Watchman Nee’s Allegory of Jacob and the Wagons of Egypt

When we read about what happened to Joseph in the book of Genesis we see many ways that he was a type of Christ. While some of the prophetic parallels are obvious, some are easy to miss. Watchman Nee, in The Normal Christian Life, pointed out one that I had always overlooked.

Genesis tells about how Joseph’s brothers sold him into slavery and convinced their father Jacob that he had died. Years later they discovered that he was still alive in Egypt, and that he was running the place, second only to Pharaoh.

Genesis 45:16-28 relates how Joseph sent his brothers to Jacob to tell him the good news. He sent them with donkeys and wagons loaded with food, money, and other products—signs of the wealth of Egypt.

These wagons had two purposes: to convince Jacob that Joseph was still alive, and to bring him to Egypt in style. Here is Watchman Nee’s interpretation of this passage in chapter 8 of The Normal Christian Life:

“After Jacob had been mourning the death of his son for years, it was suddenly reported to him that Joseph was alive and in a high position in Egypt. At first Jacob could not take it in. It was too good to be true. But ultimately he was persuaded that the story of Joseph’s exaltation was really a fact. How did he come to believe in it? He went out, and saw the chariots that Joseph had sent from Egypt.

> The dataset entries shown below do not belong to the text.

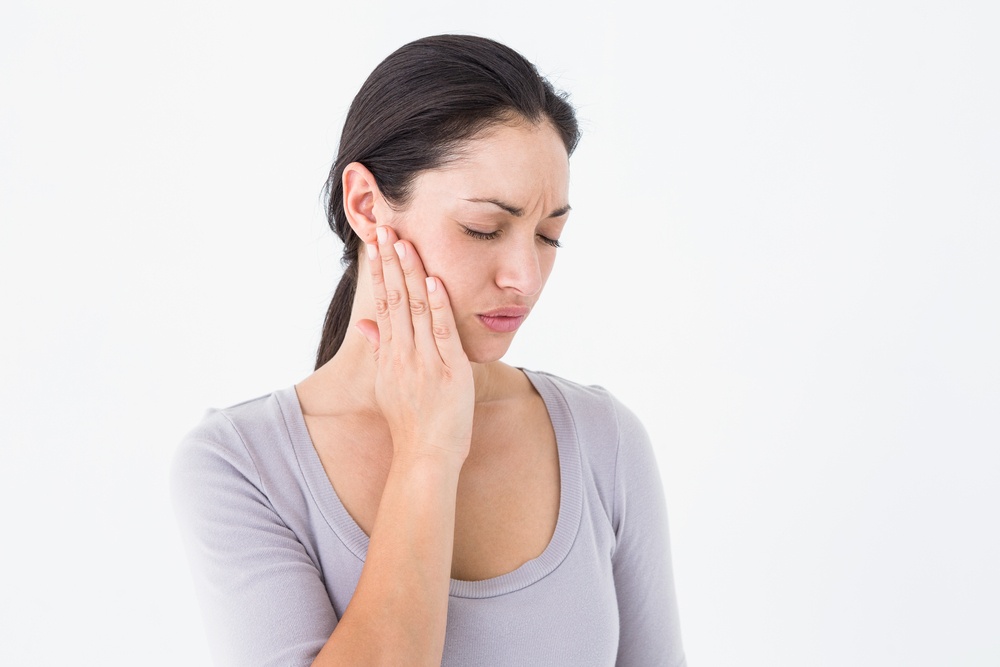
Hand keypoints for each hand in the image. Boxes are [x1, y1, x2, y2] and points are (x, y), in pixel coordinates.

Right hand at [356, 226, 474, 463]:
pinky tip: (434, 280)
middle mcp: (402, 354)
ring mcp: (424, 361)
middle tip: (383, 227)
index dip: (379, 271)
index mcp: (389, 355)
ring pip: (415, 309)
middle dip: (389, 261)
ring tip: (403, 241)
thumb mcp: (388, 385)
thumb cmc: (412, 424)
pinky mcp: (447, 371)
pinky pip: (441, 332)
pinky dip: (438, 305)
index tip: (375, 243)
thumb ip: (380, 352)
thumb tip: (366, 325)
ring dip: (411, 272)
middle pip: (394, 299)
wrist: (424, 456)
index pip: (382, 303)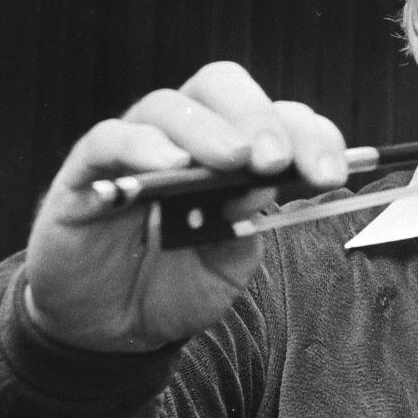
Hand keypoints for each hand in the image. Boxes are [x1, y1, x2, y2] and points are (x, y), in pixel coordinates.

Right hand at [23, 62, 347, 351]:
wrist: (111, 330)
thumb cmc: (175, 286)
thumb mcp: (227, 264)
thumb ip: (246, 226)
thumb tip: (265, 182)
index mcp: (230, 152)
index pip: (276, 118)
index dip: (310, 136)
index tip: (331, 174)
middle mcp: (183, 137)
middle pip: (221, 86)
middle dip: (259, 117)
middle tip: (276, 159)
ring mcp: (134, 150)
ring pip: (168, 105)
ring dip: (208, 129)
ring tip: (235, 161)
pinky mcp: (87, 172)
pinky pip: (108, 139)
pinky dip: (141, 145)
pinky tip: (172, 167)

“What do those chariots represent? They surely typify the Holy Spirit, sent both to be the evidence that God’s Son is in glory, and to convey us there.”

To continue with this analogy, we can point out that it was not the wagons alone that convinced Jacob. Genesis 45:27 says: “But when they told him all the words of Joseph, which he had said to them, and when he saw the wagons that Joseph had sent to carry him, the spirit of their father Jacob revived.”

If the wagons represent the Holy Spirit, the words of Joseph represent the gospel. The good news was announced and the wagons confirmed the word.

What a great illustration of how God not only convinces us that Jesus is alive, but in doing so, gives us a foretaste of the wealth of His kingdom and a way to get there.